5.0 out of 5 stars A soon to be classic Algo book for improving intelligent web applications June 19, 2009

By Michael Mimo I have always had an interest in AI, machine learning, and data mining but I found the introductory books too mathematical and focused mostly on solving academic problems rather than real-world industrial problems. So, I was curious to see what this book was about.

I have read the book front-to-back (twice!) before I write this report. I started reading the electronic version a couple of months ago and read the paper print again over the weekend. This is the best practical book in machine learning that you can buy today — period. All the examples are written in Java and all algorithms are explained in plain English. The writing style is superb!

The book was written by one author (Marmanis) while the other one (Babenko) contributed in the source code, so there are no gaps in the narrative; it is engaging, pleasant, and fluent. The author leads the reader from the very introductory concepts to some fairly advanced topics. Some of the topics are covered in the book and some are left as an exercise at the end of each chapter (there is a “To Do” section, which was a wonderful idea!). I did not like some of the figures (they were probably made by the authors not an artist) but this was only a minor aesthetic inconvenience.

The book covers four cornerstones of machine learning and intelligence, i.e. intelligent search, recommendations, clustering, and classification. It also covers a subject that today you can find only in the academic literature, i.e. combination techniques. Combination techniques are very powerful and although the author presents the techniques in the context of classifiers, it is clear that the same can be done for ecommendations — as the Bell Korr team did for the Netflix prize.

I work in a financial company and a number of people that I work with have PhD degrees in mathematics and computer science. I found the book so fascinating that I asked them to have a look. They had nothing but praise for this book. The consensus is that everything is explained in the simplest possible way, with clarity but without sacrificing accuracy. As one of them told me, this is a major step forward in teaching AI techniques and introducing the field to millions of developers around the world. Even for experts in the field and experienced software engineers, there are important insights in almost every chapter.

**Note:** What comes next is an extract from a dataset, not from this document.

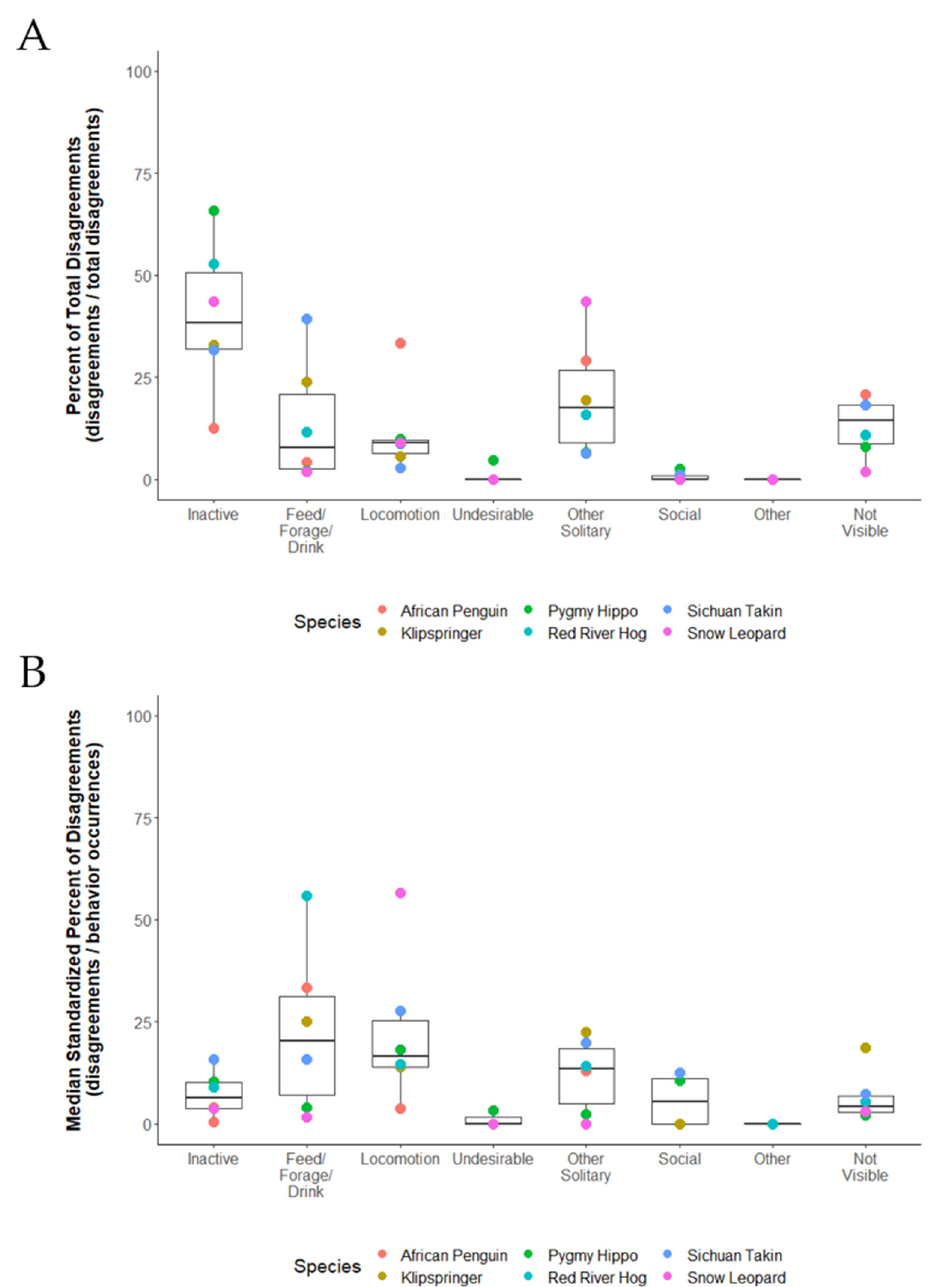
Figure 5. The disagreements observed during inter-observer reliability tests for each behavior category of the six study species. The ( A ) percent of total disagreements observed, and ( B ) median standardized percent of disagreements are shown to demonstrate the overall pattern of disagreements and the pattern of disagreements when adjusting for how frequently a behavior occurred. Points representing species values are superimposed over boxplots depicting the median (line), inter-quartile range (box), and min and max values (whiskers) across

We had tried to write a software library, for a small project, that analyzes log files and assesses IT risk (e.g. probability of intrusion; preemptive alerts on application performance issues, and so on) based on Segaran's book “Programming collective intelligence”. We spend about six weeks trying to find how to match what was in Segaran's book and what we wanted to do but we did not find the depth and clarity that was required. On top of that, Segaran used Python so the code had to be rewritten and things didn't quite work as expected! We are now using the code from Marmanis' book and our code analyzes apache and weblogic log files in order to assess risk! It just works! We wrote the code in one week! We would not have been able to succeed without reading this book.

Clearly, I am deeply impressed. This is an outstanding book; it was not just useful, it was inspiring! It is a “must have” book for every Java developer.

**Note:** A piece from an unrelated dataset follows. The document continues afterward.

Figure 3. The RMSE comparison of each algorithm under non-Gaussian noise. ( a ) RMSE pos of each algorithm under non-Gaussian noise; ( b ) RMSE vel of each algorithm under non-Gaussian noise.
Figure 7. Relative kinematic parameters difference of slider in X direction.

The content of the book includes:
* the PageRank algorithm; a content based algorithm similar to PageRank to which the author coined the term “DocRank” because it applies to Word, PDF, and other documents rather than Web pages; search improvements based on probabilistic methods (Naive Bayes); precision, recall, F1-score, and ROC curves;
* collaborative filtering as well as content based recommendations;
* k-means, ROCK, DBSCAN for clustering; the best explanation about the “curse of dimensionality” ever! I finally learned what this mystic term means!
* Bayesian classification; declarative programming (through the Drools rules engine); introduction to neural networks; decision trees
* Comparing and Combining classifiers: McNemar's test; Cochran'sQ test; F-test; Bagging; Boosting; general classifier ensembles

Buy it, read it, enjoy it, and use it!